Além do quadro de hipóteses e de condições assinaladas, o Direito Processual Penal tipifica as fases de uma possível decretação da prisão preventiva: flagrante, preventiva, em decisão de pronúncia, temporária e por sentença condenatória recorrível. Em todos estes casos, é necessária a fundamentação objetiva, sem o que a prisão cautelar consagra o arbítrio e se transforma em ilegalidade. É a fundamentação que dá constitucionalidade ao decisum e assegura o princípio de presunção de inocência e de liberdade provisória, matéria tratada pela Constituição Federal (artigo 6, incisos LVII e LXVI).

Outra condicionante à prisão cautelar refere-se à sentença condenatória de primeiro grau. Se o Magistrado determina: “transitado em julgado, expeça-se mandado de prisão”, é porque o réu, até então, respondeu ao processo em liberdade, ou seja, o Juiz não constatou a presença de qualquer das circunstâncias do artigo 312 do CPP e por isto não aplicou ao réu a prisão cautelar. Neste caso, parece inequívoco que caberá ao réu apenas a prisão definitiva pela condenação transitada em julgado. Prisão esta que já seria cautelar, pois se trataria de cumprimento de pena.

Ocorre, entretanto, que os Tribunais, muitas vezes, mesmo sem o recurso do Ministério Público, mantêm o decisum condenatório de primeiro grau e determinando a expedição de mandato de prisão em desfavor do réu condenado. Este tem sido o entendimento de algumas Câmaras Criminais, cuja posição tem ganho terreno e consolidado jurisprudência. Ora, se ainda há recursos e a sentença do Juiz a quo não transitou, ainda existe coisa julgada material e o mérito pode ser revisto. E mais: se o Juiz entende, implícita ou explicitamente, que não há necessidade de prisão cautelar, como poderá o Tribunal modificar este entendimento sem um recurso específico e fundamentado?
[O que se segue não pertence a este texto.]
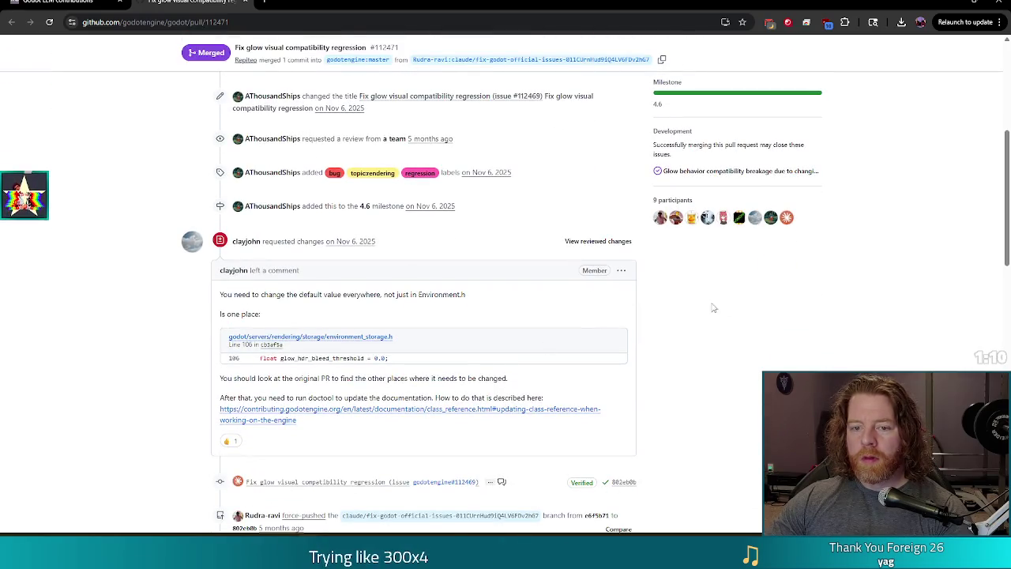
{"action": "scroll", "coordinate": [717, 305], "scroll_direction": "up", "scroll_amount": 5}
Antes da sentença transitada em julgado, o que existe é uma infração penal que para ser configurada como crime ainda necessita ser conformada como um fato típico (conduta voluntária culposa ou dolosa, com nexo de causalidade, resultado jurídico e tipicidade), conduta antijurídica (sem as justificativas legais do artigo 23 do CP) e culpável (imputabilidade, consciência do ilícito e exigibilidade de conduta diversa).

Em suma, sem determinação do Juiz de primeiro grau e sem recurso do MP, a prisão cautelar decretada pela Segunda Instância, antes do trânsito em julgado de uma sentença – em um ato de subjetivismo coletivo – independentemente de seus motivos, parece-nos ilegal. E, ainda mais grave: contribui para a desconstrução da ideologia do Direito de natureza penal. “Impedir que o monopólio da força se torne o monopólio da verdade, eis a principal tarefa da Justiça” (Michel Foucault).

Alguns Julgadores entendem que decidido o processo em Segunda Instância, decidida está a questão material, ou seja, definida está a coisa julgada material, uma vez que a prova não poderá ser questionada no STF  ou no STJ. Suponhamos que, em grau de recurso, Tribunais Superiores anulem o decisum por falta de fundamentação. Os autos retornaram à Primeira Instância, quando a prova deverá ser avaliada racionalmente pelo juiz de direito. Neste caso ocorreu a coisa julgada material? Claro que não.

Por fim, atendendo ao princípio da Teoria Eclética da Ação (LIEBMAN), dominante entre nós, há inteira distinção entre o Direito Penal e Direito Processual Penal. Neste caso, a PRISÃO CAUTELAR deverá ser submetida às regras cogentes (obrigatórias) no que vem previsto no artigo 313 do CPP e não circunstâncias do Código Penal. Neste universo, pode-se presumir inocência, mas não se pode presumir culpa.